Role of Dimerization in Modulating Sensitivity and Dynamic Range of Ligand Sensing in Family CG Protein Coupled Receptors
Recent research on addiction has paid increasing attention to the neurotransmitter glutamate. A primary class of glutamate receptors are metabotropic glutamate receptors (mGluRs), belonging to family CG protein-coupled receptors. They mediate slower, modulatory glutamate transmission. Considerable efforts thus have been directed at targeting mGluRs for treatments of drug addiction and many other diseases, such as Alzheimer’s disease, fragile X mental retardation, and schizophrenia.

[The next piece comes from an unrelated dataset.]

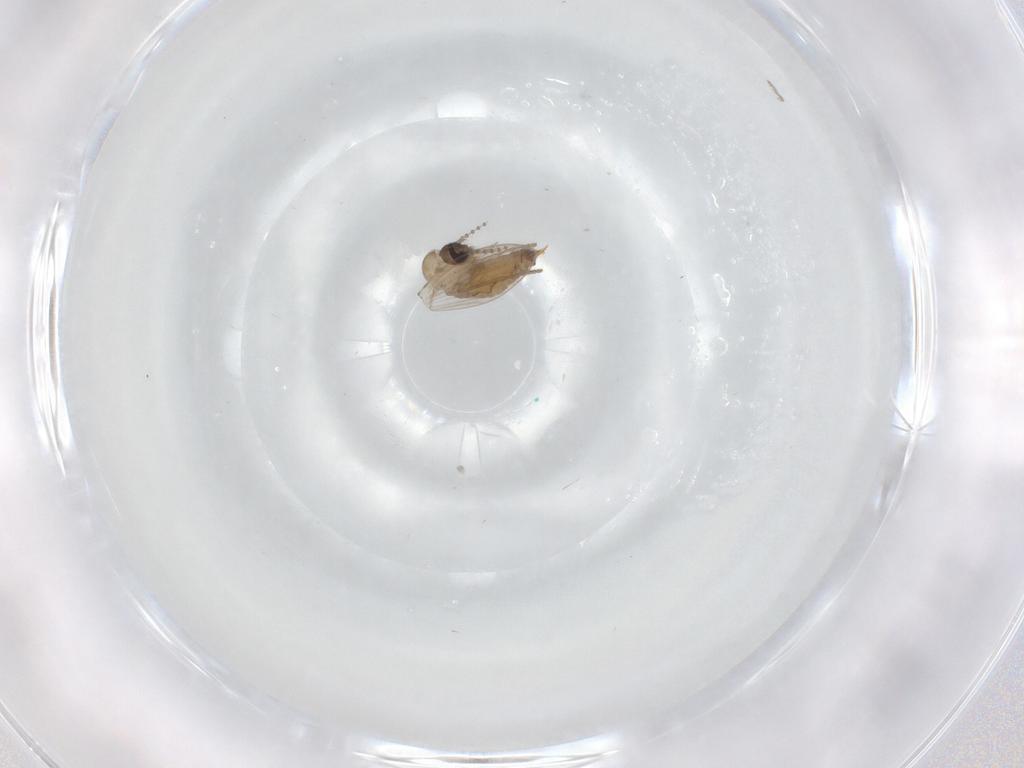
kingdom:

Metabotropic glutamate receptor I (mGluR1) is a typical mGluR family member, existing as a homodimer linked by a single disulfide bridge in the extracellular ligand-binding domain (LBD), and extensive non-covalent interactions at the dimer interface. The LBD functions as a sensor of glutamate. Each subunit in the LBD dimer adopts a Venus flytrap (VFT) fold with one glutamate binding site in its cleft. The dimeric LBD exhibits negative cooperativity for glutamate binding, with an elusive molecular mechanism. We thus aim to understand the underlying mechanism of the cooperativity and how homodimerization modulate the sensitivity and dynamic range of ligand sensing for mGluR1. We will (1) express and purify the extracellular LBD of native dimeric mGluR1 and monomeric mGluR1 with mutations at the cysteine site of the disulfide bridge, (2) use multiangle light scattering to quantify the monomer/dimer equilibrium in the mGluR1 LBD mutants, and (3) use fluorescence spectroscopy to measure glutamate response for wild type and mutated mGluR1 LBD to assess the role of dimerization in the molecular mechanism of glutamate binding. The study will in turn guide the design of drugs that are precise modulators of the conformational equilibria of receptors and downstream responses of the cells.